▶ _Assignment_
Where a line of the records holds the string "lines", copy that line.

========

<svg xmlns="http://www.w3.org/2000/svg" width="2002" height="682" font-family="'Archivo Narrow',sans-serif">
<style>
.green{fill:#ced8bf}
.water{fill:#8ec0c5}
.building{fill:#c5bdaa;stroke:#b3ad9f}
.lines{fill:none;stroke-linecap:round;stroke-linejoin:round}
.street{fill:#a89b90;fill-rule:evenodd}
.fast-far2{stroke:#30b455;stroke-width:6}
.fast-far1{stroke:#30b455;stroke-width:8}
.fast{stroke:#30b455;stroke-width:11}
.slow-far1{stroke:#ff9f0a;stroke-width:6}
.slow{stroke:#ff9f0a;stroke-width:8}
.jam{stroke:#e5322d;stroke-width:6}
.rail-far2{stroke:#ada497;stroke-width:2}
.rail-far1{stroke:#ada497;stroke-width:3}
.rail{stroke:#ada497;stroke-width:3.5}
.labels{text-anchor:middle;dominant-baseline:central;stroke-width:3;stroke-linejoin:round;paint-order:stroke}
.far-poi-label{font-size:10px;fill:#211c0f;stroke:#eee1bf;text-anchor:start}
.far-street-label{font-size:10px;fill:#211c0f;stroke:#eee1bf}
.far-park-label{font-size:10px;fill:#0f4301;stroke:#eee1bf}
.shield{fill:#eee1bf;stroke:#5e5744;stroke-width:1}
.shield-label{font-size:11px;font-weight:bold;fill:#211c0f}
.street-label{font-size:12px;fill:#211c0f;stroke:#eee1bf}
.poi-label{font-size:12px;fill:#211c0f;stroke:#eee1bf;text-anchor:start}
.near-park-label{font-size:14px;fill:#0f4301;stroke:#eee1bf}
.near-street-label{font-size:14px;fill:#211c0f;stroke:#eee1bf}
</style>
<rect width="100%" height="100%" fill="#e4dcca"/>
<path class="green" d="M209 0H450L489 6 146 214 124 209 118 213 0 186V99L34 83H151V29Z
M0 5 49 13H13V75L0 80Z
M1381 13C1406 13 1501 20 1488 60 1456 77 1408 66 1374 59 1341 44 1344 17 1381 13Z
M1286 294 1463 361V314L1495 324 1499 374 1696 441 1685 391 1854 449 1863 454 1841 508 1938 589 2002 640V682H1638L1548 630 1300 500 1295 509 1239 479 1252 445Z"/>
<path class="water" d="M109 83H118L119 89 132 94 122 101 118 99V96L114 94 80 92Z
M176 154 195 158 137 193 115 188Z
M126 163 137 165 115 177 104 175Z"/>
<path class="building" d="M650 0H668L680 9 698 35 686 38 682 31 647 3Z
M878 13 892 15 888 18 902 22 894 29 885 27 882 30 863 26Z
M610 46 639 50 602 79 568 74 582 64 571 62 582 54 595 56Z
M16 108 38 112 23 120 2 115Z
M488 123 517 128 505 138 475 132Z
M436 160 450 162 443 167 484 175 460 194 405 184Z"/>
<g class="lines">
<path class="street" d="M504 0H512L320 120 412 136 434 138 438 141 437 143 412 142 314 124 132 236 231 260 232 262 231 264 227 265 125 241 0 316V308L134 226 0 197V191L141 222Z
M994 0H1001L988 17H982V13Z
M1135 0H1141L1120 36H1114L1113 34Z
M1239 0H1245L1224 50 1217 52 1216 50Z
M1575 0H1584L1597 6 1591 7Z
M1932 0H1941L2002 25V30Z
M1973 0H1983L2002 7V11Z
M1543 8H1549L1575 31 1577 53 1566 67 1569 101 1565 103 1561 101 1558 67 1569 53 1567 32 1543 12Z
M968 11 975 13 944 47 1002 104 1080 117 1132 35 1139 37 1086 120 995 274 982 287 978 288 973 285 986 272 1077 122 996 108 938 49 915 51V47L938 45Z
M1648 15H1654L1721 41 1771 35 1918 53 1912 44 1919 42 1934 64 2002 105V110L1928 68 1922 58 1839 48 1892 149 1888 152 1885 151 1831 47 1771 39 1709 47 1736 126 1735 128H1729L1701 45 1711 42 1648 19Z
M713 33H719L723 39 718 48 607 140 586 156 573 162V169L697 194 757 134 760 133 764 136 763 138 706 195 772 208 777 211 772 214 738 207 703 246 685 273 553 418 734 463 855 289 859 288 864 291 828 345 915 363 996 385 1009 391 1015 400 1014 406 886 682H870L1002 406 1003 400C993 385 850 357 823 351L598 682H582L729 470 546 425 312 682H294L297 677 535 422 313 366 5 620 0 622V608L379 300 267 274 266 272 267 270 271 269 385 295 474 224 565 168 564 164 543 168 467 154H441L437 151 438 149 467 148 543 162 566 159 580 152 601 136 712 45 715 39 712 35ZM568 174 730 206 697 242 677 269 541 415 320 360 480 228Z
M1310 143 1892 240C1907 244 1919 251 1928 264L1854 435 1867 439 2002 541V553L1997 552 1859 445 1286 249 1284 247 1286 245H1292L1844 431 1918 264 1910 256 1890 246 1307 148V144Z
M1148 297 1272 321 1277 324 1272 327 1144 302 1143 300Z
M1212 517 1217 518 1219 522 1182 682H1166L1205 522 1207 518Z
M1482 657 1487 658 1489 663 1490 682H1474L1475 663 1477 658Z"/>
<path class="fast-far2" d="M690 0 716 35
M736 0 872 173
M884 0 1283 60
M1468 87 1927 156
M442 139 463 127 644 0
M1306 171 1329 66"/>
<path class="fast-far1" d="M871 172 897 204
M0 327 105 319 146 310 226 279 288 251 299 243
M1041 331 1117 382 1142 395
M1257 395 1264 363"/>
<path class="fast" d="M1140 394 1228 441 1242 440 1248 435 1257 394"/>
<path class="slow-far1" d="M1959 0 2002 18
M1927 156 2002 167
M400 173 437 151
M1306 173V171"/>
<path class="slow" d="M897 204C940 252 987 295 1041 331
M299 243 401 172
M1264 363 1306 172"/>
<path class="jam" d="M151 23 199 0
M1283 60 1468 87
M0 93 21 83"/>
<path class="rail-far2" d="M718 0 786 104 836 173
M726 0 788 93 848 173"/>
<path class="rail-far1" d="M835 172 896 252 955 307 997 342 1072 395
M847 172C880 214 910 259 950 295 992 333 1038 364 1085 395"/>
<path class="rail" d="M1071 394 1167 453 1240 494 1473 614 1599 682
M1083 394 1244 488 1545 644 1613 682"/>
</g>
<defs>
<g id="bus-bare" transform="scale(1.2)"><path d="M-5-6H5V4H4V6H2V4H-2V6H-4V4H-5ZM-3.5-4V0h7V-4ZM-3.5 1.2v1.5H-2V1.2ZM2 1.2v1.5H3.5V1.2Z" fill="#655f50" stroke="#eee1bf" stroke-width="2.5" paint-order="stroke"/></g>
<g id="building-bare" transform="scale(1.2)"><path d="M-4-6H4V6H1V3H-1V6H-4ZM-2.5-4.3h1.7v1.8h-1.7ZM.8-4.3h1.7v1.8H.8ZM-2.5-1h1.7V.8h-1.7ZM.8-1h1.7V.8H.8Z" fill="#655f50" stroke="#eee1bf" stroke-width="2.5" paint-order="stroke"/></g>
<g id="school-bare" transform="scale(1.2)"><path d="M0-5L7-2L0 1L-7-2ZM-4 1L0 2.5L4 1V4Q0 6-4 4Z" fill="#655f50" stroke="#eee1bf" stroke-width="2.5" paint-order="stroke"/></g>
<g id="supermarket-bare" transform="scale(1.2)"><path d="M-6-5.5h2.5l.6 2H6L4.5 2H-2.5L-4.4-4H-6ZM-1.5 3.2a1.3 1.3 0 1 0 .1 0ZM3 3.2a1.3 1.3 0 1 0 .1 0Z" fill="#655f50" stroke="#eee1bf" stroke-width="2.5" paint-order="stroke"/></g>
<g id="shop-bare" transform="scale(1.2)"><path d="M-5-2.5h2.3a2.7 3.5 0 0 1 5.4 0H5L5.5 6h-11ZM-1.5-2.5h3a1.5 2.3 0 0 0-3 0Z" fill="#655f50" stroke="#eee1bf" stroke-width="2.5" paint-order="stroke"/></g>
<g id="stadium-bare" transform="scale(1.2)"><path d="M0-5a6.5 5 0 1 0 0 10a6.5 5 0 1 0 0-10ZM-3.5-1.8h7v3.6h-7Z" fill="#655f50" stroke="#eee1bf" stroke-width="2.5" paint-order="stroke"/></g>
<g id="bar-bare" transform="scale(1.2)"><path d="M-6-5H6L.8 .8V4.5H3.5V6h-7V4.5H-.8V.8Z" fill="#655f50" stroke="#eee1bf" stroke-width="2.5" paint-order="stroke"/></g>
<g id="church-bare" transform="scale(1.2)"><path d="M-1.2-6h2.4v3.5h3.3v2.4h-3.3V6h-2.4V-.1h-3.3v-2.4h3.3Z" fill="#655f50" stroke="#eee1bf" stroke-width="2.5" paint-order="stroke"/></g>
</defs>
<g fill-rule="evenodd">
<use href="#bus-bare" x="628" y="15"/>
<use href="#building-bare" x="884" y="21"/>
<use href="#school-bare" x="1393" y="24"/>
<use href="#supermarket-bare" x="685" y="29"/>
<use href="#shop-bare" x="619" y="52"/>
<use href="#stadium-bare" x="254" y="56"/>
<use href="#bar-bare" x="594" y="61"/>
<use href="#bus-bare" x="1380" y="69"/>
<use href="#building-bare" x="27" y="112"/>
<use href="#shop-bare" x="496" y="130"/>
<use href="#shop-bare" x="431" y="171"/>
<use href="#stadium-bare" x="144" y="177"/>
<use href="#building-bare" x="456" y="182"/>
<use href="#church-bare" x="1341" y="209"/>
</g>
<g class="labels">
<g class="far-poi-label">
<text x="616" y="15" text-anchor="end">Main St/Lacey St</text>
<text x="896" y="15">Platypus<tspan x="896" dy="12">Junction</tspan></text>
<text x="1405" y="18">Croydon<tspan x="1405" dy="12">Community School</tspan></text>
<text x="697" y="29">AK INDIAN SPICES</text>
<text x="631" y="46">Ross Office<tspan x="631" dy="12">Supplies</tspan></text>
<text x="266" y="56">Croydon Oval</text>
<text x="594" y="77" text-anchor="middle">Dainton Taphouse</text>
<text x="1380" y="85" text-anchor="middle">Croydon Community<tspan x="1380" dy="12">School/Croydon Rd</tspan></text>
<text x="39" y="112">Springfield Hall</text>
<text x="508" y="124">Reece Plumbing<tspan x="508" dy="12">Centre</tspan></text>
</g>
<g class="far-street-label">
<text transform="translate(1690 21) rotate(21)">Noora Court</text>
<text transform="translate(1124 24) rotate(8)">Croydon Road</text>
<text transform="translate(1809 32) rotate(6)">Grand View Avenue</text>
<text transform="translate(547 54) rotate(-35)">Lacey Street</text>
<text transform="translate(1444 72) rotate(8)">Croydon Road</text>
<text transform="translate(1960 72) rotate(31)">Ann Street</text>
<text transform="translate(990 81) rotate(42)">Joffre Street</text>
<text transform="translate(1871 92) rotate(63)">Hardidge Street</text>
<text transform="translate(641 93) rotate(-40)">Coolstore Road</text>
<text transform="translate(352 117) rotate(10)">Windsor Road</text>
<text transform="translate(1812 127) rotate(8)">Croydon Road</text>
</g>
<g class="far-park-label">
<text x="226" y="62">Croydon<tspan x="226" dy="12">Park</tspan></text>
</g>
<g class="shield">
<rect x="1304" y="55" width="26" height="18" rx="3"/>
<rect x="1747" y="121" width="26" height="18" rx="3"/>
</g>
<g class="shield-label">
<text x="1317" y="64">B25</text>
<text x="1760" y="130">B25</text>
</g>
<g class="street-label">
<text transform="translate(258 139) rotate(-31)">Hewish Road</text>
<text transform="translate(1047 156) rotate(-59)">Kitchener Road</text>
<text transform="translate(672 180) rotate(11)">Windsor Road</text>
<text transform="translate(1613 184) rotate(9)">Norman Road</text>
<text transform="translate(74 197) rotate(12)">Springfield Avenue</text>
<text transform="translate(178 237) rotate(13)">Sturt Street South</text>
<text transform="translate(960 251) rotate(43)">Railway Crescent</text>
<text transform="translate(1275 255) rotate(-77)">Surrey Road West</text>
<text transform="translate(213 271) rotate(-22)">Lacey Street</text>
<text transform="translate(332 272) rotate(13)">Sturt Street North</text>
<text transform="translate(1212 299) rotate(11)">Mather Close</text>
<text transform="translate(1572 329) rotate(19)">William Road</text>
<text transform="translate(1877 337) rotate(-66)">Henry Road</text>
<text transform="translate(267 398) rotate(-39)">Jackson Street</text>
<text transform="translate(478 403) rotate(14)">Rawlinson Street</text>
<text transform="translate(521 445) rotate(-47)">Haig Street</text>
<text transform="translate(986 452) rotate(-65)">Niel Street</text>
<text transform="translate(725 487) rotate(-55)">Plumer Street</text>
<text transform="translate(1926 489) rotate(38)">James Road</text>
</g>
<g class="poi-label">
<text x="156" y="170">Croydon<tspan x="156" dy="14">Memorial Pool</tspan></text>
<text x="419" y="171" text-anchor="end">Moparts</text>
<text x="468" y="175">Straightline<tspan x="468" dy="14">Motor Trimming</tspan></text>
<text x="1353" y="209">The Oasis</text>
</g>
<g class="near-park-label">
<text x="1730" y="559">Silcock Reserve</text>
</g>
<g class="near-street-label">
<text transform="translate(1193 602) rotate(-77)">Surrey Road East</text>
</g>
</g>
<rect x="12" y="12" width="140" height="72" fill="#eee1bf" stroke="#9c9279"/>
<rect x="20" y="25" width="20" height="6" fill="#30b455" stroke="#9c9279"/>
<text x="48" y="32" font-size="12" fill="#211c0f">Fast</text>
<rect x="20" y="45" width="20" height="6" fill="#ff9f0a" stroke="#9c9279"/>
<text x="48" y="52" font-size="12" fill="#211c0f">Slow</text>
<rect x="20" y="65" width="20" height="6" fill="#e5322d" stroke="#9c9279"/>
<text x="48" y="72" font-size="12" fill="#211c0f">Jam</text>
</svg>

========

▶ _Task result_
.lines{fill:none;stroke-linecap:round;stroke-linejoin:round}
<g class="lines">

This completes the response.